### What to do
Among the entries below, only the lines starting at the one with "Все модели выполнены из высококачественных" and ending at the one with "Chaque mois, nous", both included, are to be printed exactly.

(Data excerpts)
-=-=-=-=-

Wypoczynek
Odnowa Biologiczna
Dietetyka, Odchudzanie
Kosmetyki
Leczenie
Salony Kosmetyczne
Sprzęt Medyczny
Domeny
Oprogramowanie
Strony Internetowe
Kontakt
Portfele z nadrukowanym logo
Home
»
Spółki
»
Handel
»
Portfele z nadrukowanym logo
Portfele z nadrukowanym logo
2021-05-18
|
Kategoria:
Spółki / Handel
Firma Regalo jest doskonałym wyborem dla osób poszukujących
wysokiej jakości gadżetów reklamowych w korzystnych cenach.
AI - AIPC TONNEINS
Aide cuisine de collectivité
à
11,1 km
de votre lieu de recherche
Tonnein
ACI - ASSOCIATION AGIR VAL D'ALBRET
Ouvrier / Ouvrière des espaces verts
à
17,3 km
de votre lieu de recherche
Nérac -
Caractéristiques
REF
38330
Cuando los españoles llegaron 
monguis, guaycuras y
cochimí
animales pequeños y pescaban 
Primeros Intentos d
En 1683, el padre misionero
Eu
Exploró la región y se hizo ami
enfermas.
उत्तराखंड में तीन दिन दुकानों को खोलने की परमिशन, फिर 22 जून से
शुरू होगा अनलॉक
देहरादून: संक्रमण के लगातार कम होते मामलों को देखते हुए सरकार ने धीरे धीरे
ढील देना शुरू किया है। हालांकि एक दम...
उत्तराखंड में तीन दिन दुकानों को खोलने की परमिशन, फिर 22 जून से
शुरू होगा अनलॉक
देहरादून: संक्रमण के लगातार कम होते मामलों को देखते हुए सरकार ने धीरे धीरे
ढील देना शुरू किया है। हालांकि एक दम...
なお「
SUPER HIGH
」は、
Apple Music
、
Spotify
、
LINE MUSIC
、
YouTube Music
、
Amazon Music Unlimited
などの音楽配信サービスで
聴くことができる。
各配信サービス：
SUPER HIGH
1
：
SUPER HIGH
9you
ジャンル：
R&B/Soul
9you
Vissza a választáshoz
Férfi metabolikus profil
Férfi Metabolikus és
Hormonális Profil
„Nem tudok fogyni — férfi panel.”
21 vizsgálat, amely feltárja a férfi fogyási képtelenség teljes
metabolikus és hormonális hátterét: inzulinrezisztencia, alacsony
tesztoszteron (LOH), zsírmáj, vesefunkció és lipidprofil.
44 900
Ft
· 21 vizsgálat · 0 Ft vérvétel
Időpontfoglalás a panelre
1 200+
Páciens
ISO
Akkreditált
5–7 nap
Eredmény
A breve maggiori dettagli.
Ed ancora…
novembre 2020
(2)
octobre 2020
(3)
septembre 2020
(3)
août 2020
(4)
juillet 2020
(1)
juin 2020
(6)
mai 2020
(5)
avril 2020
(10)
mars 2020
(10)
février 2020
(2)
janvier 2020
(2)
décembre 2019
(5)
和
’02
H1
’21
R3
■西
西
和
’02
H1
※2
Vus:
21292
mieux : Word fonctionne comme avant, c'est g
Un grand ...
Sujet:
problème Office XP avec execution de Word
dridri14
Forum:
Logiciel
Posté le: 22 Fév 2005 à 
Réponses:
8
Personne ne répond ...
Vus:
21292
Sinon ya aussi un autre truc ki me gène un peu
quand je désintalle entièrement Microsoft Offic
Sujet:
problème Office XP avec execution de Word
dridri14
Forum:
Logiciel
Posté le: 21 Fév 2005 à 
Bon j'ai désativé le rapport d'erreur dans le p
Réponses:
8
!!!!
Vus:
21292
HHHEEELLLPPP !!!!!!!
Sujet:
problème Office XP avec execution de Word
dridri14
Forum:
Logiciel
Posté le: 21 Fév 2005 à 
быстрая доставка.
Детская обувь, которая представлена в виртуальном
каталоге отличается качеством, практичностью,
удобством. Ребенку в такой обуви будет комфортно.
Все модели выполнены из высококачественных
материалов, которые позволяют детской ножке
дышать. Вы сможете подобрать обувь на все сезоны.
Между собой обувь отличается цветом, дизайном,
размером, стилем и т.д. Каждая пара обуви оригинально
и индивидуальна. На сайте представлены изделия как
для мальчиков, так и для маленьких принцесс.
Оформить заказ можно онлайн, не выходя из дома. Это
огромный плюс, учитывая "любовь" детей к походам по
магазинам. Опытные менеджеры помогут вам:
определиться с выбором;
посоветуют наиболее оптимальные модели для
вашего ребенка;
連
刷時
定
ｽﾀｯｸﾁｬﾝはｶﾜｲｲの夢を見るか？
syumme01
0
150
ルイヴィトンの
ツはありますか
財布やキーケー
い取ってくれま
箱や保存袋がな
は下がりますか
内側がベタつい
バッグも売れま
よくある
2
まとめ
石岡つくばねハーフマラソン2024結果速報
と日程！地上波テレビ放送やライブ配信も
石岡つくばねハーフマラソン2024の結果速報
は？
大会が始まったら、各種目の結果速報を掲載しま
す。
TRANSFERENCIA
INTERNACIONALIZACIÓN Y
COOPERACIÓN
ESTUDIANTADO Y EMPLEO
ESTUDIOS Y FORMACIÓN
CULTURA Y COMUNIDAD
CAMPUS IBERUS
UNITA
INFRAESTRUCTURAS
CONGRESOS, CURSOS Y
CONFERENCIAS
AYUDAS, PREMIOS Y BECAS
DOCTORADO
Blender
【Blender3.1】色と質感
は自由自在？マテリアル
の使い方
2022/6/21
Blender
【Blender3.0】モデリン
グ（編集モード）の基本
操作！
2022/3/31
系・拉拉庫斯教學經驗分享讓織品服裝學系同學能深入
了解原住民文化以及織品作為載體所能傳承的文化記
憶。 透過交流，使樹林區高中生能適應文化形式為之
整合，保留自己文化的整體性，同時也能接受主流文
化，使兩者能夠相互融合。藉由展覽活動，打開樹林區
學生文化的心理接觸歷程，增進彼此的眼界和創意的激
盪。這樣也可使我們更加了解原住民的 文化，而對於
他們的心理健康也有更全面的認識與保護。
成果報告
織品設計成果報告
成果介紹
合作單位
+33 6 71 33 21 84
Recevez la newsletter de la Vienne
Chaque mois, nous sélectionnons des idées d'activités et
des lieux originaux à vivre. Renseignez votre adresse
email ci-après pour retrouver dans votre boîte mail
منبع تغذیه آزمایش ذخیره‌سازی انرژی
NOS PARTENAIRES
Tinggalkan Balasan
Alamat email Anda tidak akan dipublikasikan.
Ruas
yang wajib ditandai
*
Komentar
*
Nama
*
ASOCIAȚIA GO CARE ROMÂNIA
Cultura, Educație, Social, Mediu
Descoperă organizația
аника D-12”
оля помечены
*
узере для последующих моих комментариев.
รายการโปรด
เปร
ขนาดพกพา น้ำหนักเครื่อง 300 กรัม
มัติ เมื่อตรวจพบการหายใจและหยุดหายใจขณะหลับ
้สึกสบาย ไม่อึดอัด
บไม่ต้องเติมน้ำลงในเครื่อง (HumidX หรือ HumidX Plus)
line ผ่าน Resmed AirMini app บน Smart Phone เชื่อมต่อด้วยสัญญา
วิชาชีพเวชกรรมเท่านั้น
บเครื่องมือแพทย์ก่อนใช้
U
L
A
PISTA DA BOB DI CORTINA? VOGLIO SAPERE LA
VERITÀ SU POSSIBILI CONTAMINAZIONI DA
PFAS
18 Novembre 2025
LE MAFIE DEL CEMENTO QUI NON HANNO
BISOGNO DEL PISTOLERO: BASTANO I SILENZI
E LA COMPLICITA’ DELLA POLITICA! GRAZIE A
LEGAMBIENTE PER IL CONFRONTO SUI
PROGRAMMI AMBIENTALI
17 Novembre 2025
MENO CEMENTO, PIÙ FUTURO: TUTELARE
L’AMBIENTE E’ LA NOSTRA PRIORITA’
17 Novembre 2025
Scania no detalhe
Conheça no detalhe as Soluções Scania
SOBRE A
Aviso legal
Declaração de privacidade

-=-=-=-=-

### Answer below
Все модели выполнены из высококачественных
материалов, которые позволяют детской ножке
дышать. Вы сможете подобрать обувь на все сезоны.
Между собой обувь отличается цветом, дизайном,
размером, стилем и т.д. Каждая пара обуви оригинально
и индивидуальна. На сайте представлены изделия как
для мальчиков, так и для маленьких принцесс.
Оформить заказ можно онлайн, не выходя из дома. Это
огромный плюс, учитывая "любовь" детей к походам по
магазинам. Опытные менеджеры помогут вам:
определиться с выбором;
посоветуют наиболее оптимальные модели для
вашего ребенка;
連
刷時
定
ｽﾀｯｸﾁｬﾝはｶﾜｲｲの夢を見るか？
syumme01
0
150
ルイヴィトンの
ツはありますか
財布やキーケー
い取ってくれま
箱や保存袋がな
は下がりますか
内側がベタつい
バッグも売れま
よくある
2
まとめ
石岡つくばねハーフマラソン2024結果速報
と日程！地上波テレビ放送やライブ配信も
石岡つくばねハーフマラソン2024の結果速報
は？
大会が始まったら、各種目の結果速報を掲載しま
す。
TRANSFERENCIA
INTERNACIONALIZACIÓN Y
COOPERACIÓN
ESTUDIANTADO Y EMPLEO
ESTUDIOS Y FORMACIÓN
CULTURA Y COMUNIDAD
CAMPUS IBERUS
UNITA
INFRAESTRUCTURAS
CONGRESOS, CURSOS Y
CONFERENCIAS
AYUDAS, PREMIOS Y BECAS
DOCTORADO
Blender
【Blender3.1】色と質感
は自由自在？マテリアル
の使い方
2022/6/21
Blender
【Blender3.0】モデリン
グ（編集モード）の基本
操作！
2022/3/31
系・拉拉庫斯教學經驗分享讓織品服裝學系同學能深入
了解原住民文化以及織品作為載體所能傳承的文化記
憶。 透過交流，使樹林區高中生能適應文化形式為之
整合，保留自己文化的整體性，同時也能接受主流文
化，使兩者能夠相互融合。藉由展覽活動，打開樹林區
學生文化的心理接觸歷程，增進彼此的眼界和創意的激
盪。這樣也可使我們更加了解原住民的 文化，而對於
他們的心理健康也有更全面的認識與保護。
成果報告
織品設計成果報告
成果介紹
合作單位
+33 6 71 33 21 84
Recevez la newsletter de la Vienne
Chaque mois, nous sélectionnons des idées d'activités et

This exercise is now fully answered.